The Evolution of Management
You don’t solve the problem yourself now; you create an environment where other people can solve the problem. This is how you add value.
• Let go of the immediate/quick sense of gratification that comes from doing/building/creating.
• Accolades and recognition become less frequent as you move up.
• You derive your sense of accomplishment from mentoring, growing, and furthering the work of your team and those around you.
• Add value by removing roadblocks, streamlining processes, and helping others be productive.
• Think one to two years out for your project and roadmap.
- Help people connect their work to the parent organization or company, and help them see their individual impact and value.
L2
knowing what calls really matter
This is why it becomes critically important to get the right people into a few key roles. In engineering teams, culture can be established at the manager/product level, but it can also come in the functional unit. As such, having a few really good senior people (technologists, project managers, product managers, UX leads, etc.) can help you maintain quality, excellence, and progress.
• Continue learning to let go of control and allow people to make mistakes. Balance the importance of getting your way with the risk of undermining your people. Focus on the calls that really matter.
• People management is still about mentoring, but there is a new level of transparency with your direct reports about the rewards of their work.
• Your job is to think into the future. How do all of your teams fit together? How do changes in priorities affect the way people and resources are distributed? It is always better to be the person who can do more with less.
• Succession planning comes into play. Make sure you have a solid plan to grow your leadership bench and maintain successors (or a plan) for all critical roles.
- You are responsible for progress and execution. It’s your job to make systems that work, track the right metrics, and share those results with your leadership.
L3
Your job is no longer the “what.” your job is now the “how.”
Feeling a connection with you is a way for the people on your team to feel connected with the company they work for. No, you won’t be friends or even on a first-name basis with everyone under you, but making an effort to be accessible will help people want to follow your lead over time. Based on my experience, the more people spend time with you and get to know you, the more effective you can be as a leader.
The name of the game now is trust. Your people need to trust you, and you need to trust your people.
Trust, but verify
But there is a caveat to that trust: You must also audit. Yes, you trust your managers, but you also do the work to check in.
When people do leave, always take the time to do exit interviews. Uncovering the flaws in your people-management system is just as important as finding the flaws in your programs and projects. There is always a push and a pull when someone leaves, so try to uncover both and identify a way to improve.
Data
KNIME Analytics Platform is the “killer app” for machine learning and statistics
Incredible!
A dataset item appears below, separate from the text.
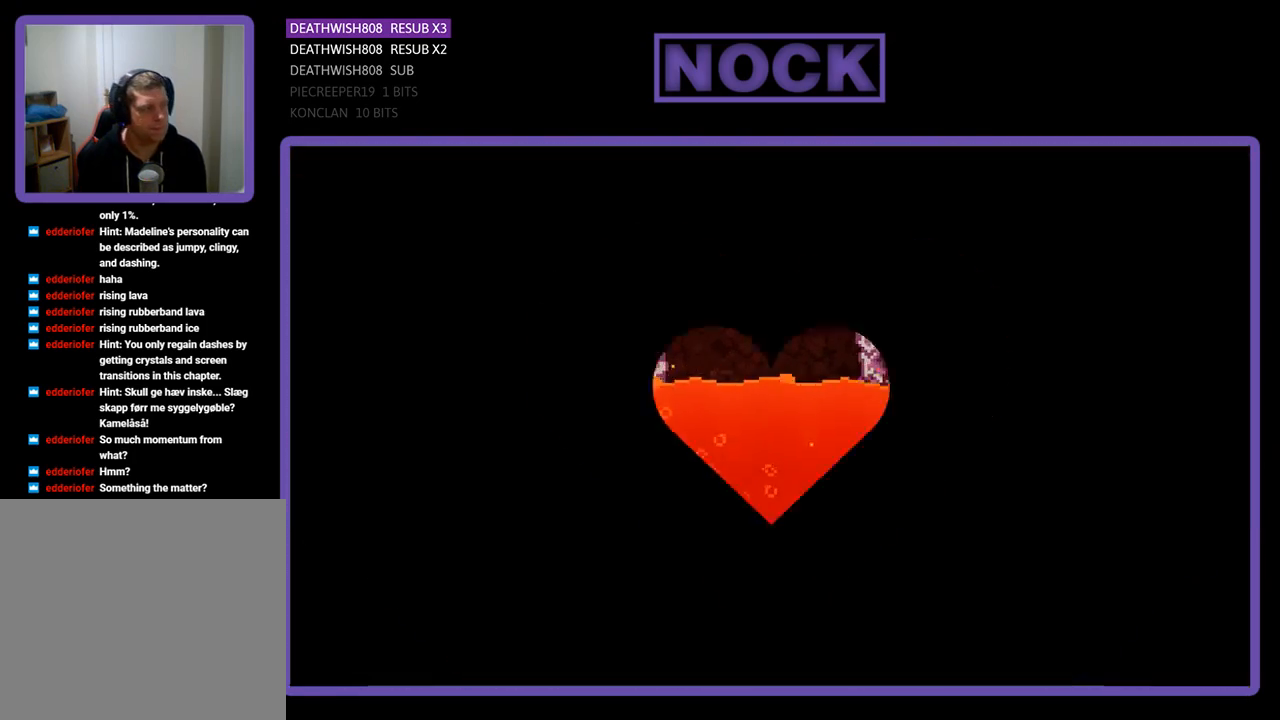
{"buttons": ["R2", "DPAD_RIGHT"], "left_stick": "center", "right_stick": "center", "events": [[300, "DPAD_RIGHT", "down"]]}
Worth trying out
Our Old Ways of Teaching Coding at School Are At An End … Meet The New Way Forward!
Jupyter notebooks as a teaching tool — I think google colab is the way forward
A Machine Learning framework for Algorithmic trading on Energy markets
Sort of step by step approach to algorithmic trading, where to get info, backtesting etc
Design
Cheat sheets: UI terms
Learning a new language, also generally useful if you need to do front-end
Learn How to Quickly Create UIs in Python
Looks way better than running off anaconda shell!
Security
Privacy Analysis of Tiktok’s App and Website
Shitstorm. Everything is being tracked and stored.
Tools
Guide to note taking
Perhaps it’s time to develop one method for myself?